**Supplied records**
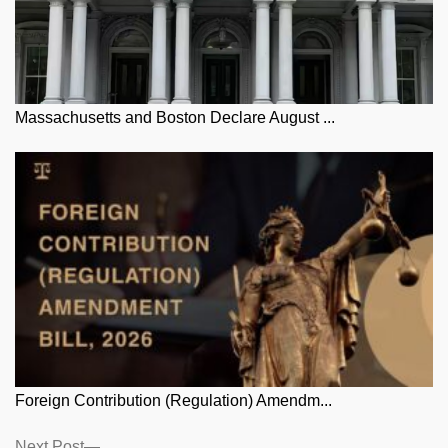
Massachusetts and Boston Declare August ...
Foreign Contribution (Regulation) Amendm...
Next
Next Post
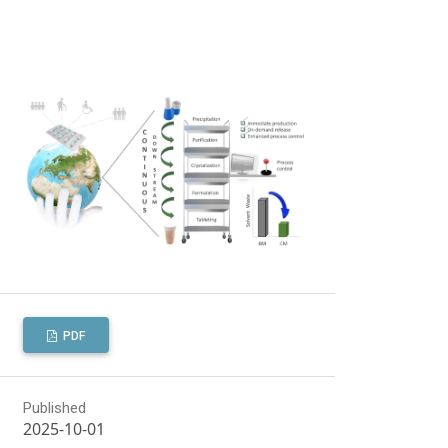
PDF
Published
2025-10-01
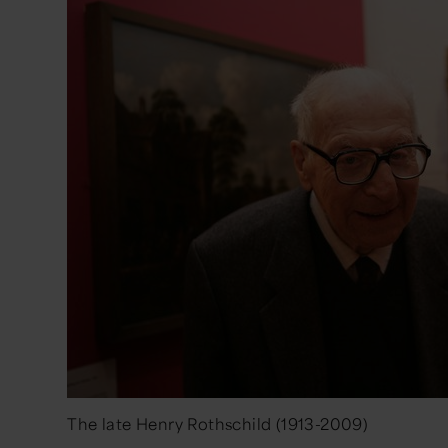
The late Henry Rothschild (1913-2009)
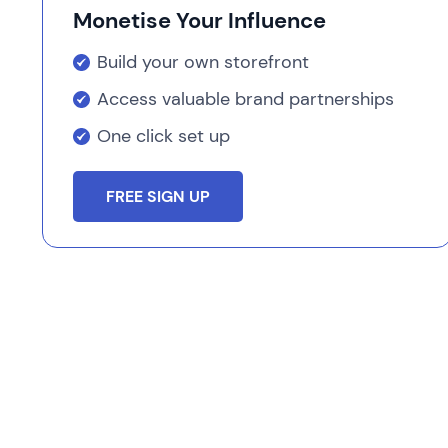
Monetise Your Influence
Build your own storefront
Access valuable brand partnerships
One click set up
FREE SIGN UP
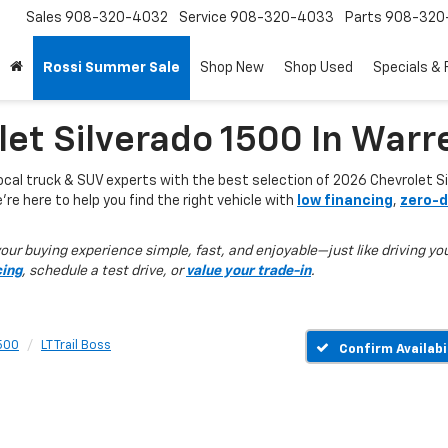
Sales
908-320-4032
Service
908-320-4033
Parts
908-320
Rossi Summer Sale
Shop New
Shop Used
Specials & 
et Silverado 1500 In Warr
local truck & SUV experts with the best selection of 2026 Chevrolet Si
e’re here to help you find the right vehicle with
low financing
,
zero-d
ur buying experience simple, fast, and enjoyable—just like driving you
cing
, schedule a test drive, or
value your trade-in
.
1500
LT Trail Boss
Confirm Availabi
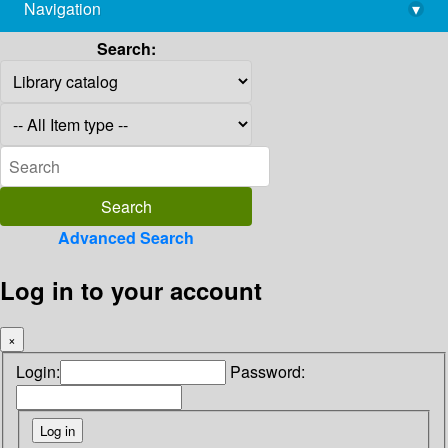
Navigation
▾
library@imsc.res.in
Search:
Advanced Search
Log in to your account
×
Login:
Password:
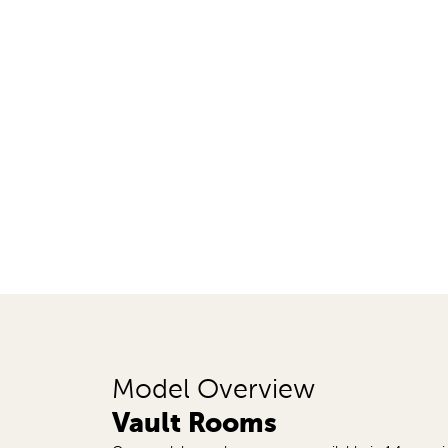
Model Overview
Vault Rooms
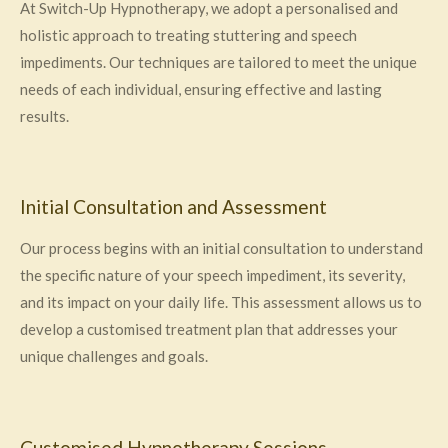
At Switch-Up Hypnotherapy, we adopt a personalised and
holistic approach to treating stuttering and speech
impediments. Our techniques are tailored to meet the unique
needs of each individual, ensuring effective and lasting
results.
Initial Consultation and Assessment
Our process begins with an initial consultation to understand
the specific nature of your speech impediment, its severity,
and its impact on your daily life. This assessment allows us to
develop a customised treatment plan that addresses your
unique challenges and goals.
Customised Hypnotherapy Sessions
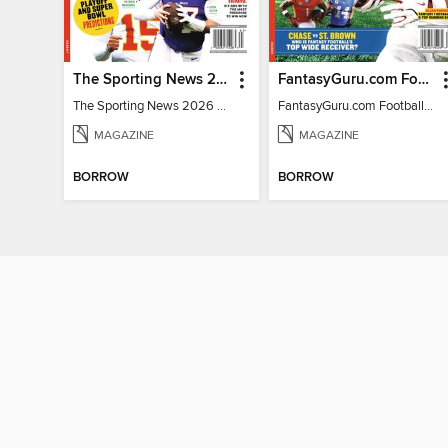
The Sporting News 2026 Pro Football Preview
FantasyGuru.com Football Guide 2026
The Sporting News 2026 Pro Football Preview
FantasyGuru.com Football Guide 2026
MAGAZINE
MAGAZINE
BORROW
BORROW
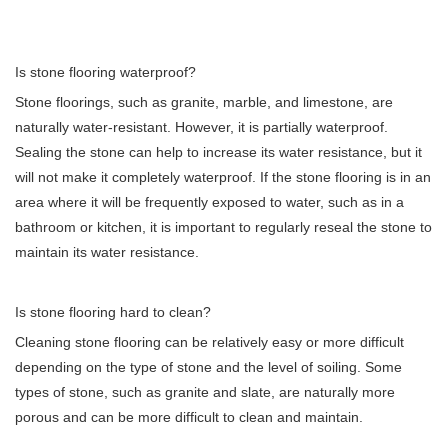
Is stone flooring waterproof?
Stone floorings, such as granite, marble, and limestone, are
naturally water-resistant. However, it is partially waterproof.
Sealing the stone can help to increase its water resistance, but it
will not make it completely waterproof. If the stone flooring is in an
area where it will be frequently exposed to water, such as in a
bathroom or kitchen, it is important to regularly reseal the stone to
maintain its water resistance.
Is stone flooring hard to clean?
Cleaning stone flooring can be relatively easy or more difficult
depending on the type of stone and the level of soiling. Some
types of stone, such as granite and slate, are naturally more
porous and can be more difficult to clean and maintain.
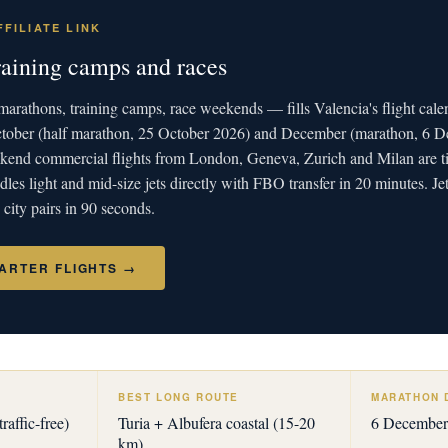
FILIATE LINK
raining camps and races
arathons, training camps, race weekends — fills Valencia's flight cale
ctober (half marathon, 25 October 2026) and December (marathon, 6 
end commercial flights from London, Geneva, Zurich and Milan are ti
les light and mid-size jets directly with FBO transfer in 20 minutes. J
ity pairs in 90 seconds.
ARTER FLIGHTS →
BEST LONG ROUTE
MARATHON 
raffic-free)
Turia + Albufera coastal (15-20
6 December
km)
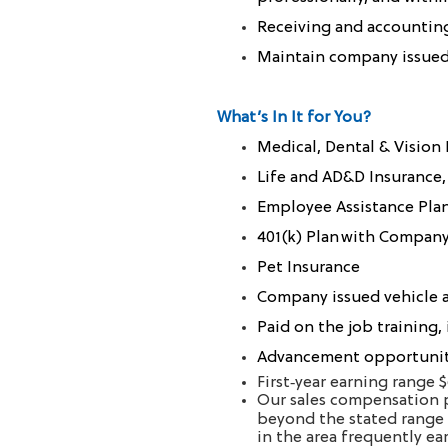
Receiving and accountin
Maintain company issued 
What’s In It for You?
Medical, Dental & Vision
Life and AD&D Insurance,
Employee Assistance Pla
401(k) Plan with Compan
Pet Insurance
Company issued vehicle a
Paid on the job training,
Advancement opportuniti
First‑year earning range 
Our sales compensation p
beyond the stated range 
in the area frequently e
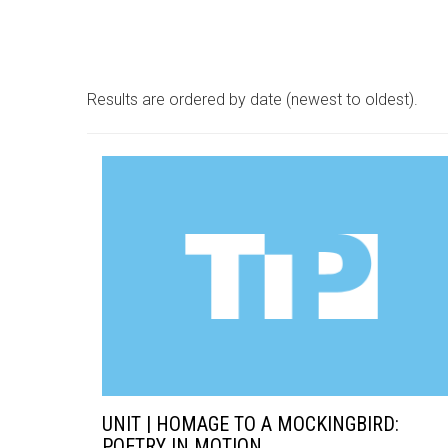
Results are ordered by date (newest to oldest).
UNIT | HOMAGE TO A MOCKINGBIRD:
POETRY IN MOTION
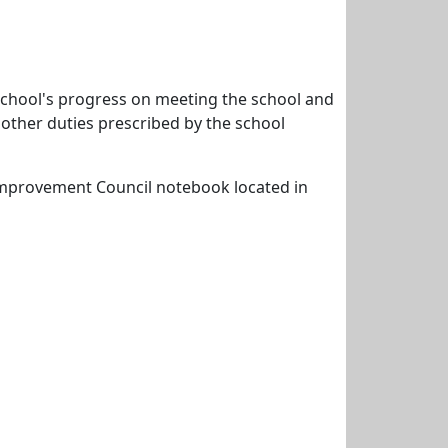
 school's progress on meeting the school and
y other duties prescribed by the school
 Improvement Council notebook located in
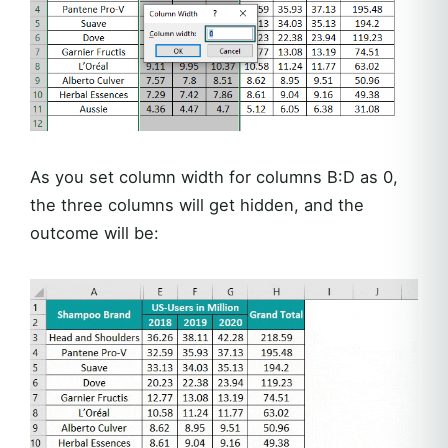
As you set column width for columns B:D as 0,
the three columns will get hidden, and the
outcome will be:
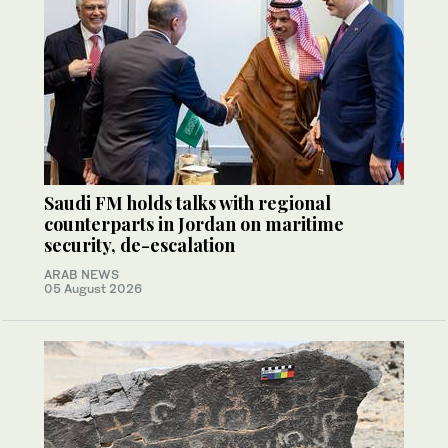
Saudi FM holds talks with regional
counterparts in Jordan on maritime
security, de-escalation
ARAB NEWS
05 August 2026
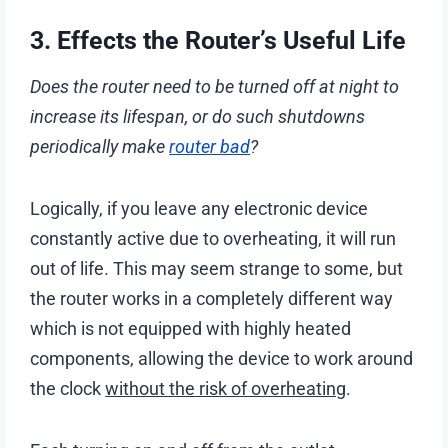
3. Effects the Router’s Useful Life
Does the router need to be turned off at night to
increase its lifespan, or do such shutdowns
periodically make
router bad
?
Logically, if you leave any electronic device
constantly active due to overheating, it will run
out of life. This may seem strange to some, but
the router works in a completely different way
which is not equipped with highly heated
components, allowing the device to work around
the clock
without the risk of overheating
.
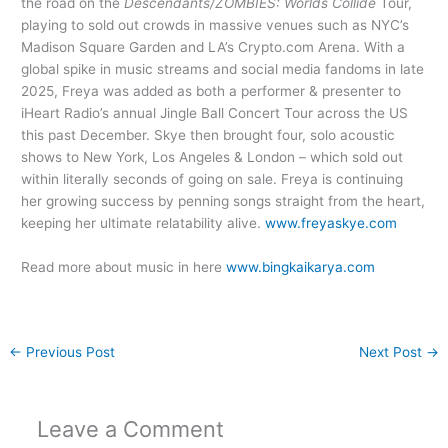
the road on the
Descendants/ZOMBIES: Worlds Collide
Tour,
playing to sold out crowds in massive venues such as NYC’s
Madison Square Garden and LA’s Crypto.com Arena. With a
global spike in music streams and social media fandoms in late
2025, Freya was added as both a performer & presenter to
iHeart Radio’s annual Jingle Ball Concert Tour across the US
this past December. Skye then brought four, solo acoustic
shows to New York, Los Angeles & London – which sold out
within literally seconds of going on sale. Freya is continuing
her growing success by penning songs straight from the heart,
keeping her ultimate relatability alive.
www.freyaskye.com
Read more about music in here
www.bingkaikarya.com
←
Previous Post
Next Post
→
Leave a Comment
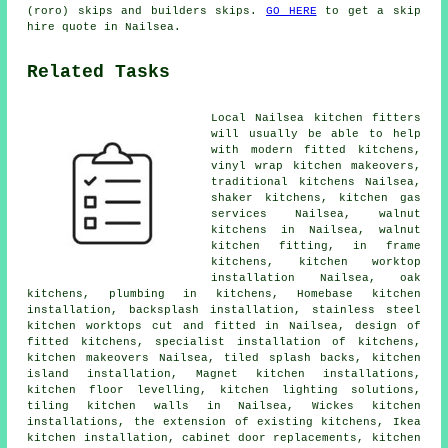
(roro) skips and builders skips.
GO HERE
to get a skip
hire quote in Nailsea.
Related Tasks
Local Nailsea kitchen fitters
will usually be able to help
with
modern fitted kitchens
,
vinyl wrap kitchen makeovers,
traditional kitchens
Nailsea,
shaker kitchens, kitchen gas
services Nailsea, walnut
kitchens in Nailsea, walnut
kitchen fitting, in frame
kitchens,
kitchen worktop
installation
Nailsea, oak
kitchens, plumbing in kitchens, Homebase kitchen
installation, backsplash installation, stainless steel
kitchen worktops cut and fitted in Nailsea, design of
fitted kitchens, specialist installation of kitchens,
kitchen makeovers
Nailsea, tiled splash backs, kitchen
island installation, Magnet kitchen installations,
kitchen floor levelling, kitchen lighting solutions,
tiling kitchen walls in Nailsea, Wickes kitchen
installations, the extension of existing kitchens, Ikea
kitchen installation, cabinet door replacements, kitchen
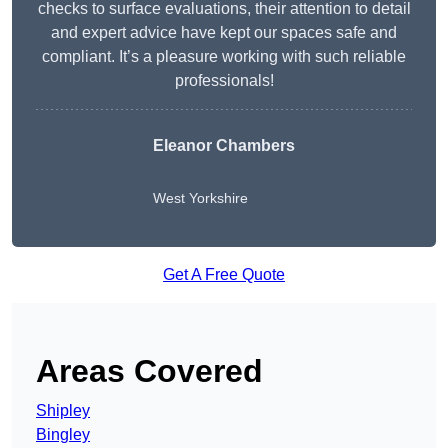
checks to surface evaluations, their attention to detail
and expert advice have kept our spaces safe and
compliant. It’s a pleasure working with such reliable
professionals!
Eleanor Chambers
West Yorkshire
Get A Free Quote
Areas Covered
Shipley
Bingley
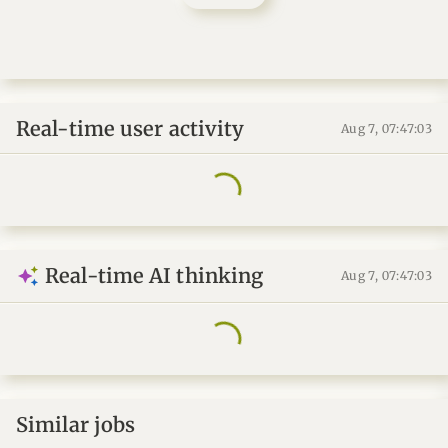
Real-time user activity
Aug 7, 07:47:04
Real-time AI thinking
Aug 7, 07:47:04
Similar jobs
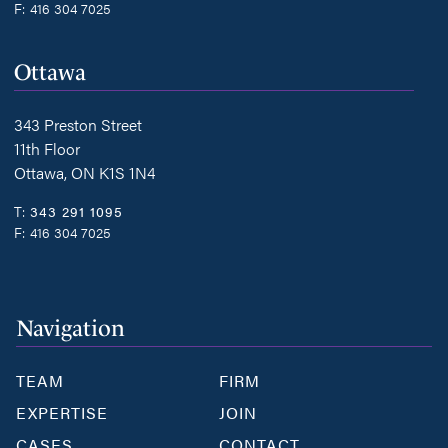
F:
416 304 7025
Ottawa
343 Preston Street
11th Floor
Ottawa, ON K1S 1N4
T:
343 291 1095
F:
416 304 7025
Navigation
TEAM
FIRM
EXPERTISE
JOIN
CASES
CONTACT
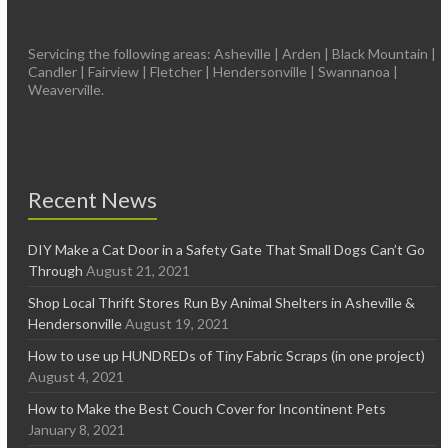
Servicing the following areas: Asheville | Arden | Black Mountain |
Candler | Fairview | Fletcher | Hendersonville | Swannanoa |
Weaverville.
Recent News
DIY Make a Cat Door in a Safety Gate That Small Dogs Can’t Go
Through
August 21, 2021
Shop Local Thrift Stores Run By Animal Shelters in Asheville &
Hendersonville
August 19, 2021
How to use up HUNDREDs of Tiny Fabric Scraps (in one project)
August 4, 2021
How to Make the Best Couch Cover for Incontinent Pets
January 8, 2021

**Task**
Recast the extracted text of every item above as a JSON list of strings, one string per line, with blank lines omitted. Leave the pictures out of the answer.

**Expected output**
[
  "Massachusetts and Boston Declare August ...",
  "Foreign Contribution (Regulation) Amendm...",
  "Next",
  "Next Post",
  "PDF",
  "Published",
  "2025-10-01",
  "The late Henry Rothschild (1913-2009)",
  "Monetise Your Influence",
  "Build your own storefront",
  "Access valuable brand partnerships",
  "One click set up",
  "FREE SIGN UP",
  "Sales",
  "908-320-4032",
  "Service",
  "908-320-4033",
  "Parts",
  "908-320",
  "Rossi Summer Sale",
  "Shop New",
  "Shop Used",
  "Specials & ",
  "et Silverado 1500 In Warr",
  "local truck & SUV experts with the best selection of 2026 Chevrolet Si",
  "e’re here to help you find the right vehicle with",
  "low financing",
  ",",
  "zero-d",
  "ur buying experience simple, fast, and enjoyable—just like driving you",
  "cing",
  ", schedule a test drive, or",
  "value your trade-in",
  ".",
  "1500",
  "LT Trail Boss",
  "Confirm Availabi",
  "Navigation",
  "▾",
  "library@imsc.res.in",
  "Search:",
  "Advanced Search",
  "Log in to your account",
  "×",
  "Login:",
  "Password:",
  "Model Overview",
  "Vault Rooms",
  "At Switch-Up Hypnotherapy, we adopt a personalised and",
  "holistic approach to treating stuttering and speech",
  "impediments. Our techniques are tailored to meet the unique",
  "needs of each individual, ensuring effective and lasting",
  "results.",
  "Initial Consultation and Assessment",
  "Our process begins with an initial consultation to understand",
  "the specific nature of your speech impediment, its severity,",
  "and its impact on your daily life. This assessment allows us to",
  "develop a customised treatment plan that addresses your",
  "unique challenges and goals.",
  "Customised Hypnotherapy Sessions",
  "The Sporting News 2026 Pro Football Preview",
  "FantasyGuru.com Football Guide 2026",
  "The Sporting News 2026 Pro Football Preview",
  "FantasyGuru.com Football Guide 2026",
  "MAGAZINE",
  "MAGAZINE",
  "BORROW",
  "BORROW",
  "Is stone flooring waterproof?",
  "Stone floorings, such as granite, marble, and limestone, are",
  "naturally water-resistant. However, it is partially waterproof.",
  "Sealing the stone can help to increase its water resistance, but it",
  "will not make it completely waterproof. If the stone flooring is in an",
  "area where it will be frequently exposed to water, such as in a",
  "bathroom or kitchen, it is important to regularly reseal the stone to",
  "maintain its water resistance.",
  "Is stone flooring hard to clean?",
  "Cleaning stone flooring can be relatively easy or more difficult",
  "depending on the type of stone and the level of soiling. Some",
  "types of stone, such as granite and slate, are naturally more",
  "porous and can be more difficult to clean and maintain.",
  "FILIATE LINK",
  "raining camps and races",
  "arathons, training camps, race weekends — fills Valencia's flight cale",
  "ctober (half marathon, 25 October 2026) and December (marathon, 6 ",
  "end commercial flights from London, Geneva, Zurich and Milan are ti",
  "les light and mid-size jets directly with FBO transfer in 20 minutes. J",
  "ity pairs in 90 seconds.",
  "ARTER FLIGHTS →",
  "BEST LONG ROUTE",
  "MARATHON ",
  "raffic-free)",
  "Turia + Albufera coastal (15-20",
  "6 December",
  "km)",
  "Receiving and accountin",
  "Maintain company issued ",
  "What’s In It for You?",
  "Medical, Dental & Vision",
  "Life and AD&D Insurance,",
  "Employee Assistance Pla",
  "401(k) Plan with Compan",
  "Pet Insurance",
  "Company issued vehicle a",
  "Paid on the job training,",
  "Advancement opportuniti",
  "First‑year earning range ",
  "Our sales compensation p",
  "beyond the stated range ",
  "in the area frequently e",
  "Results are ordered by date (newest to oldest).",
  "UNIT | HOMAGE TO A MOCKINGBIRD:",
  "POETRY IN MOTION",
  " school's progress on meeting the school and",
  "y other duties prescribed by the school",
  " Improvement Council notebook located in",
  "As you set column width for columns B:D as 0,",
  "the three columns will get hidden, and the",
  "outcome will be:",
  "Saudi FM holds talks with regional",
  "counterparts in Jordan on maritime",
  "security, de-escalation",
  "ARAB NEWS",
  "05 August 2026",
  "3. Effects the Router’s Useful Life",
  "Does the router need to be turned off at night to",
  "increase its lifespan, or do such shutdowns",
  "periodically make",
  "router bad",
  "?",
  "Logically, if you leave any electronic device",
  "constantly active due to overheating, it will run",
  "out of life. This may seem strange to some, but",
  "the router works in a completely different way",
  "which is not equipped with highly heated",
  "components, allowing the device to work around",
  "the clock",
  "without the risk of overheating",
  ".",
  "the road on the",
  "Descendants/ZOMBIES: Worlds Collide",
  "Tour,",
  "playing to sold out crowds in massive venues such as NYC’s",
  "Madison Square Garden and LA’s Crypto.com Arena. With a",
  "global spike in music streams and social media fandoms in late",
  "2025, Freya was added as both a performer & presenter to",
  "iHeart Radio’s annual Jingle Ball Concert Tour across the US",
  "this past December. Skye then brought four, solo acoustic",
  "shows to New York, Los Angeles & London – which sold out",
  "within literally seconds of going on sale. Freya is continuing",
  "her growing success by penning songs straight from the heart,",
  "keeping her ultimate relatability alive.",
  "www.freyaskye.com",
  "Read more about music in here",
  "www.bingkaikarya.com",
  "←",
  "Previous Post",
  "Next Post",
  "→",
  "Leave a Comment",
  "(roro) skips and builders skips.",
  "GO HERE",
  "to get a skip",
  "hire quote in Nailsea.",
  "Related Tasks",
  "Local Nailsea kitchen fitters",
  "will usually be able to help",
  "with",
  "modern fitted kitchens",
  ",",
  "vinyl wrap kitchen makeovers,",
  "traditional kitchens",
  "Nailsea,",
  "shaker kitchens, kitchen gas",
  "services Nailsea, walnut",
  "kitchens in Nailsea, walnut",
  "kitchen fitting, in frame",
  "kitchens,",
  "kitchen worktop",
  "installation",
  "Nailsea, oak",
  "kitchens, plumbing in kitchens, Homebase kitchen",
  "installation, backsplash installation, stainless steel",
  "kitchen worktops cut and fitted in Nailsea, design of",
  "fitted kitchens, specialist installation of kitchens,",
  "kitchen makeovers",
  "Nailsea, tiled splash backs, kitchen",
  "island installation, Magnet kitchen installations,",
  "kitchen floor levelling, kitchen lighting solutions,",
  "tiling kitchen walls in Nailsea, Wickes kitchen",
  "installations, the extension of existing kitchens, Ikea",
  "kitchen installation, cabinet door replacements, kitchen",
  "checks to surface evaluations, their attention to detail",
  "and expert advice have kept our spaces safe and",
  "compliant. It’s a pleasure working with such reliable",
  "professionals!",
  "Eleanor Chambers",
  "West Yorkshire",
  "Get A Free Quote",
  "Areas Covered",
  "Shipley",
  "Bingley",
  "Real-time user activity",
  "Aug 7, 07:47:04",
  "Real-time AI thinking",
  "Aug 7, 07:47:04",
  "Similar jobs",
  "F:",
  "416 304 7025",
  "Ottawa",
  "343 Preston Street",
  "11th Floor",
  "Ottawa, ON K1S 1N4",
  "T:",
  "343 291 1095",
  "F:",
  "416 304 7025",
  "Navigation",
  "TEAM",
  "FIRM",
  "EXPERTISE",
  "JOIN",
  "CASES",
  "CONTACT",
  "Servicing the following areas: Asheville | Arden | Black Mountain |",
  "Candler | Fairview | Fletcher | Hendersonville | Swannanoa |",
  "Weaverville.",
  "Recent News",
  "DIY Make a Cat Door in a Safety Gate That Small Dogs Can’t Go",
  "Through",
  "August 21, 2021",
  "Shop Local Thrift Stores Run By Animal Shelters in Asheville &",
  "Hendersonville",
  "August 19, 2021",
  "How to use up HUNDREDs of Tiny Fabric Scraps (in one project)",
  "August 4, 2021",
  "How to Make the Best Couch Cover for Incontinent Pets",
  "January 8, 2021"
]